His central idea was directly inspired by the Soberón sculpture: his aim “to bring to life John Lennon’s thoughts and the group’s work” circa 1960-70s, seeking a way to bridge both the international and local theme of the work; maybe Lennon was never in Havana, but he is now. “I tried to treat the theme of the sculpture as a learning process. Sculptures aren’t for touching, they’re for looking at and appreciating. So you look, close your eyes, let the image enter your mind and dream of it. This is what I felt.”

The result is what he describes as a “synthesized collection of aspects of Lennon’s life, using humor (never far from Abril’s choreography; nor is surprise) alongside sentiment and a touch of romance. All in a 15-minute piece.” He didn’t intend El Soñador to be an in-depth study of the four musicians’ well-publicized conflicts; instead he chose to define one definite personality - Lennon and his pacifist thinking - whilst the other three dancers would represent an amalgam of the remaining three Beatles.

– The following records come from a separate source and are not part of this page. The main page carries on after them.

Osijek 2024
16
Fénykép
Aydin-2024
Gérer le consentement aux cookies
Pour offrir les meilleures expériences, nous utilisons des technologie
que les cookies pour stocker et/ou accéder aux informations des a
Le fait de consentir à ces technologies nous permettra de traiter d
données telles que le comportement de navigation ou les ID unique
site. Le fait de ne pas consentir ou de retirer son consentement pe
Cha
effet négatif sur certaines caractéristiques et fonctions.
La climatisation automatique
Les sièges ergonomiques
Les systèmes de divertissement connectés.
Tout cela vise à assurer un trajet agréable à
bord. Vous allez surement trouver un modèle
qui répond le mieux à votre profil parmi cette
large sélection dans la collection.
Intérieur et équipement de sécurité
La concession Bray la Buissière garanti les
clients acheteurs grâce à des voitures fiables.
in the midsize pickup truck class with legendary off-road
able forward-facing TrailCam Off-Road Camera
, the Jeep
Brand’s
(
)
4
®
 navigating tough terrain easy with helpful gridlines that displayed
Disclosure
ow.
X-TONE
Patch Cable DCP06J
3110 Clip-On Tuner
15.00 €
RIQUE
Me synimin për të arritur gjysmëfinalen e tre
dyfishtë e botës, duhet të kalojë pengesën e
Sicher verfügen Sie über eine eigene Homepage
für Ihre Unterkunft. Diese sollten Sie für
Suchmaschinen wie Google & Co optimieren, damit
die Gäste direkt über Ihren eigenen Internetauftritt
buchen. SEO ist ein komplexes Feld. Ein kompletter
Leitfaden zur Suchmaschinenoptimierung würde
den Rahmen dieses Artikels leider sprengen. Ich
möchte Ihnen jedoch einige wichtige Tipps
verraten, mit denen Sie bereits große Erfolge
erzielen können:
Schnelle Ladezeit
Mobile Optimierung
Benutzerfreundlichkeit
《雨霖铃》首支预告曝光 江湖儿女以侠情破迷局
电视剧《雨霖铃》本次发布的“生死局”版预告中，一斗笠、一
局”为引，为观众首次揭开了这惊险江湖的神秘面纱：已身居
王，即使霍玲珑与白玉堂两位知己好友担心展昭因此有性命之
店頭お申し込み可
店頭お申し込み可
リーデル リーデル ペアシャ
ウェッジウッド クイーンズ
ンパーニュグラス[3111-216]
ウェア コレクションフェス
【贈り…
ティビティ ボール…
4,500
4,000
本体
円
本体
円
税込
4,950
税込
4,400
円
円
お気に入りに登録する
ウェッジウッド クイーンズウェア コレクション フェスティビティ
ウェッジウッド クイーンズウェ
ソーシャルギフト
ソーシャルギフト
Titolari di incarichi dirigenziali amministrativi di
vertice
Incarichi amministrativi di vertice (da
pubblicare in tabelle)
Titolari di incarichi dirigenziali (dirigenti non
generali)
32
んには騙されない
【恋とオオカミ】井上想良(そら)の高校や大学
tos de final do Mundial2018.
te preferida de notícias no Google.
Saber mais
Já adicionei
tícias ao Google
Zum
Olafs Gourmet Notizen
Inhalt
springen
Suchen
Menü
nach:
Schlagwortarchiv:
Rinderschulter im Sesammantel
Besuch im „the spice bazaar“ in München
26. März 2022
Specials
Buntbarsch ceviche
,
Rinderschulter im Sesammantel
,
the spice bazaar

The biggest challenge of all was that he had just one week to mount the performance - the premiere was November 8, 2001, as part of the concert marking Lennon’s death. Even on the night the piece lacked a final title.

After the concert, where the ballet received the praise of Arts Minster Abel Prieto, it was decided it should be included in the company’s repertoire, in its new season beginning January 2002.


Although El Soñador only lasts 15 minutes, it manages to convey the spirit of the times it represents and the Beatles’ trajectory in an extremely moving and concise way. The piece revolves around a park bench, paying homage to its inspiration; it unfolds like a series of black and white photos of four dark-suited “mop-tops” in a versatile display of agility and emotions, highlighting the excellent technique of the four dancers (Alain Rivero, Julio César Iglesias, Dianko Carralero, Nilder Santos).

Abril has chosen the music well. Instead of taking the easy route and using well-known Beatles music, he opts for his “element of surprise”, using two little-known numbers and - taking the “beat” generation aspect of the Beatles - some Brubeck jazz which he says gave him the feeling of Lennon’s ideas and rebellious stance. Recalling the group’s flirtation with Indian philosophy he also includes a piece of Hindu music. Particularly enjoyable is the “Lady Madonna” freeze-framed sequence, a pastiche of their swift rise to fame. Drawing on images from the Abbey Road album cover and reminiscent of the wacky surrealism of the Liverpool Lads’ first film A Hard Day’s Night (by Dick Lester), it exposes the show business razzle-dazzle they were subjected to.

The inevitable tensions and Lennon’s subsequent withdrawal are poignantly conveyed but not dwelt on in a touching finale that utilizes well the four dancers’ dance and acting skills.


Over the next few months the Cuban Contemporary Dance current season’s program can be seen in three theaters in the capital: the Mella, the Nacional and the Gran Teatro’s Garcia Lorca auditorium.

Premieres and other popular works by both Cuban and invited foreign choreographers are included. In May they tour the island with the Concert for Peace performances, whose unified theme, like the Lennon sculpture, transcends the boundaries of the local to reach the universal.